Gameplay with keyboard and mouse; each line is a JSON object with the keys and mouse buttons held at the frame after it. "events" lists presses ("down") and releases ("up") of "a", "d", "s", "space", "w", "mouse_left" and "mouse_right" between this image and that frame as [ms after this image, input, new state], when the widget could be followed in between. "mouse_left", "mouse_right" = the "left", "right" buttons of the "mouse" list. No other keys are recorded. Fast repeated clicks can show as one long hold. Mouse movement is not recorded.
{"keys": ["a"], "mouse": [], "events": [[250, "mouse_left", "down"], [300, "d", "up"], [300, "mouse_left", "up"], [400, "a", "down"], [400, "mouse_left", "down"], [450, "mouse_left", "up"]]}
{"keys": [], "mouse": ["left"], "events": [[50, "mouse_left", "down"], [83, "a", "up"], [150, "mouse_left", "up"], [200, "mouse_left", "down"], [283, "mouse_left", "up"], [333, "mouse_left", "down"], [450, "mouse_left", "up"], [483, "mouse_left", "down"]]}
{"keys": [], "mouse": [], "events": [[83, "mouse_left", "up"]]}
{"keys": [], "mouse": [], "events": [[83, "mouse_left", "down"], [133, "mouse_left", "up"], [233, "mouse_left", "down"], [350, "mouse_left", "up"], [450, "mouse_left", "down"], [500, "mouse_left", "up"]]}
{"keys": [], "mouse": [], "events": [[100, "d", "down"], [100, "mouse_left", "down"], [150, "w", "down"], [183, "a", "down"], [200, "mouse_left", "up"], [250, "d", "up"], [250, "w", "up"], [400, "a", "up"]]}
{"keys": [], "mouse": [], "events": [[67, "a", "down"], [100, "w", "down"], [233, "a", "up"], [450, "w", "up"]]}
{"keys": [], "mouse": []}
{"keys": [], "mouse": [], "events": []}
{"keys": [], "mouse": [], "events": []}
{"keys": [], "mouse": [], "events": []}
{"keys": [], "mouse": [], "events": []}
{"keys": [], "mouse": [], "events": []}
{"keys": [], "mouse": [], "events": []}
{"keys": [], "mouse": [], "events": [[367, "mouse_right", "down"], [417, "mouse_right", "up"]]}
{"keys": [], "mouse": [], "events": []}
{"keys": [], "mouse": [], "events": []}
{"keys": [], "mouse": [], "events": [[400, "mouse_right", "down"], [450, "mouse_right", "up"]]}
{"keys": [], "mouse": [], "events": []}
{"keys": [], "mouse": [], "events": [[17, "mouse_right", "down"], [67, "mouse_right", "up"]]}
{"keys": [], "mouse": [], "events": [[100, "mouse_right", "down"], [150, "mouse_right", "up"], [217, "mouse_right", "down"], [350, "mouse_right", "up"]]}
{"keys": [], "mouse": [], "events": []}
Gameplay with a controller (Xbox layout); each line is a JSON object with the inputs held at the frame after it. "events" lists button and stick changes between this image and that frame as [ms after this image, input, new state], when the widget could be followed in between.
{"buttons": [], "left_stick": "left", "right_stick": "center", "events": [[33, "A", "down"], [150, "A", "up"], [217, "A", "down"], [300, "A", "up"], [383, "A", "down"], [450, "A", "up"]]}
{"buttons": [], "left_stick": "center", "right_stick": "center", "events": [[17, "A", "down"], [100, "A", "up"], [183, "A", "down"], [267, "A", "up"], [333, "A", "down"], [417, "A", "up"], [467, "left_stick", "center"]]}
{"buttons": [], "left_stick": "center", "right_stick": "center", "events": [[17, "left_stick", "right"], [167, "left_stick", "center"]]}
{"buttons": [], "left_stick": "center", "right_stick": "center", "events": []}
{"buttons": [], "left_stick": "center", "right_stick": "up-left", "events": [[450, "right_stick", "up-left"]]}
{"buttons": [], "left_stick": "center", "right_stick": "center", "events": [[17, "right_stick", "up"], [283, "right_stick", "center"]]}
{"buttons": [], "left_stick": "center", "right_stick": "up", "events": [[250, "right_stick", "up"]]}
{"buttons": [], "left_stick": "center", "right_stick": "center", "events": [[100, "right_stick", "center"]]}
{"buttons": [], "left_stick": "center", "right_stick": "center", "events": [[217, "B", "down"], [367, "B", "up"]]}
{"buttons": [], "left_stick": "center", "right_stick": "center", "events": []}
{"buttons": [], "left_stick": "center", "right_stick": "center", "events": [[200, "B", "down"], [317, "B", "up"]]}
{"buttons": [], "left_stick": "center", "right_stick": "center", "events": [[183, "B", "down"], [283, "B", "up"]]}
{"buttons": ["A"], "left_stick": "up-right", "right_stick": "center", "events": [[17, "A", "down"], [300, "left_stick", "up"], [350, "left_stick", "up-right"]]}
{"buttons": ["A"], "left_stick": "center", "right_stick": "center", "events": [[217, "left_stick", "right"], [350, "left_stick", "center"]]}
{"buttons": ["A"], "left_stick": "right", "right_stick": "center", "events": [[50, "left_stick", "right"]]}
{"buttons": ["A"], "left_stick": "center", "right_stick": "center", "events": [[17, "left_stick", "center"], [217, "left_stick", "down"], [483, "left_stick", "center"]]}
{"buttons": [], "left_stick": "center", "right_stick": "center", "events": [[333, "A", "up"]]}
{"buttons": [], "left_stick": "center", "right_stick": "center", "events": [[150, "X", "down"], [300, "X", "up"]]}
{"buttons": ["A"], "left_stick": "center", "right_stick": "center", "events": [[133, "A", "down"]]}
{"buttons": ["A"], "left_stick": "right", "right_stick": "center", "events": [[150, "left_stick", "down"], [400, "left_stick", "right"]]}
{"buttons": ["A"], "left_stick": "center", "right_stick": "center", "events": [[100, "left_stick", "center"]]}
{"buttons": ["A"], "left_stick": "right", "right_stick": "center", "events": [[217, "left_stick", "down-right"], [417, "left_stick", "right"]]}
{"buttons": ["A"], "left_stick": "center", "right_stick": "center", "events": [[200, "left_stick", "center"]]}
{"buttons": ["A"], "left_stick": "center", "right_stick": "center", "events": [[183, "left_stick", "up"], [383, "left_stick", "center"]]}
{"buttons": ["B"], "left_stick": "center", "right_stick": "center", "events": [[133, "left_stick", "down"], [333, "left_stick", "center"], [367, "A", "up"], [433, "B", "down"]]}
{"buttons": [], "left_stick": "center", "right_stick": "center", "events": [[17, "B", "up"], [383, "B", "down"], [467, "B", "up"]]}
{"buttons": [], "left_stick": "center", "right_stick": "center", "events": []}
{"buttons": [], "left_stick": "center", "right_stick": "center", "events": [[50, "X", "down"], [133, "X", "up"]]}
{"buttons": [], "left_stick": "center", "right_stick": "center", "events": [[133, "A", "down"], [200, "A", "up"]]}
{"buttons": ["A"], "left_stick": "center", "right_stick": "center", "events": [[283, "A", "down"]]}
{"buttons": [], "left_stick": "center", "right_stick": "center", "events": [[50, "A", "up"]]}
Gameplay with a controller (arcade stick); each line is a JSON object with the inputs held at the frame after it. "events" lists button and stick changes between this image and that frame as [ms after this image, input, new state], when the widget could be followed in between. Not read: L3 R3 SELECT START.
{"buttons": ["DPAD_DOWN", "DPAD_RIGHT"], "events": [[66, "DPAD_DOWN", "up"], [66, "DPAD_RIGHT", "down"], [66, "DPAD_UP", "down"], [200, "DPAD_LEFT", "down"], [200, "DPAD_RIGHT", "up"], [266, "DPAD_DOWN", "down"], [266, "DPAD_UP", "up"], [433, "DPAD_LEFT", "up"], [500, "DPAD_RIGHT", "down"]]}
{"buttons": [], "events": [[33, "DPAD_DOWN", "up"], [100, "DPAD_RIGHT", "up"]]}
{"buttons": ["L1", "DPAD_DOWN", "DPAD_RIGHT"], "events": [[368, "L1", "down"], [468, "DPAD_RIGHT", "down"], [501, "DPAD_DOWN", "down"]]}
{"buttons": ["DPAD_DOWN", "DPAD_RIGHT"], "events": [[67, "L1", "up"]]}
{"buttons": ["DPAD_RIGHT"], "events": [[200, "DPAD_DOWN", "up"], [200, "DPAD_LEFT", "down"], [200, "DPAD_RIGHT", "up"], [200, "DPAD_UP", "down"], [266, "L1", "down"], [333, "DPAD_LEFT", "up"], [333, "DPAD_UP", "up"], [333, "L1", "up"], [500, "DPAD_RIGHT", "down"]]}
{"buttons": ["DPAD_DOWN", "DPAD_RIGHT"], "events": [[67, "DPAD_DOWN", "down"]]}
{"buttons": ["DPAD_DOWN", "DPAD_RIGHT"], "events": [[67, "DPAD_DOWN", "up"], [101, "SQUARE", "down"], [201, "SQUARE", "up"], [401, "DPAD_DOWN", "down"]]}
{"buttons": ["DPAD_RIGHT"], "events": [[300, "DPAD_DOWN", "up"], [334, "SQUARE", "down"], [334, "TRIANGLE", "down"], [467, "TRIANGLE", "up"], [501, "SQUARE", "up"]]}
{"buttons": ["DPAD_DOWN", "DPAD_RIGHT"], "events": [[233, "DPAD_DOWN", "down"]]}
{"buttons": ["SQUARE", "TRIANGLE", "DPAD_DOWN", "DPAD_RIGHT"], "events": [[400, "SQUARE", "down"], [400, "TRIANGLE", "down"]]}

- Task statement -
If the word "JSON" is on a line above, return that line.

- Exercise answer -
Gameplay with keyboard and mouse; each line is a JSON object with the keys and mouse buttons held at the frame after it. "events" lists presses ("down") and releases ("up") of "a", "d", "s", "space", "w", "mouse_left" and "mouse_right" between this image and that frame as [ms after this image, input, new state], when the widget could be followed in between. "mouse_left", "mouse_right" = the "left", "right" buttons of the "mouse" list. No other keys are recorded. Fast repeated clicks can show as one long hold. Mouse movement is not recorded.
Gameplay with a controller (Xbox layout); each line is a JSON object with the inputs held at the frame after it. "events" lists button and stick changes between this image and that frame as [ms after this image, input, new state], when the widget could be followed in between.
Gameplay with a controller (arcade stick); each line is a JSON object with the inputs held at the frame after it. "events" lists button and stick changes between this image and that frame as [ms after this image, input, new state], when the widget could be followed in between. Not read: L3 R3 SELECT START.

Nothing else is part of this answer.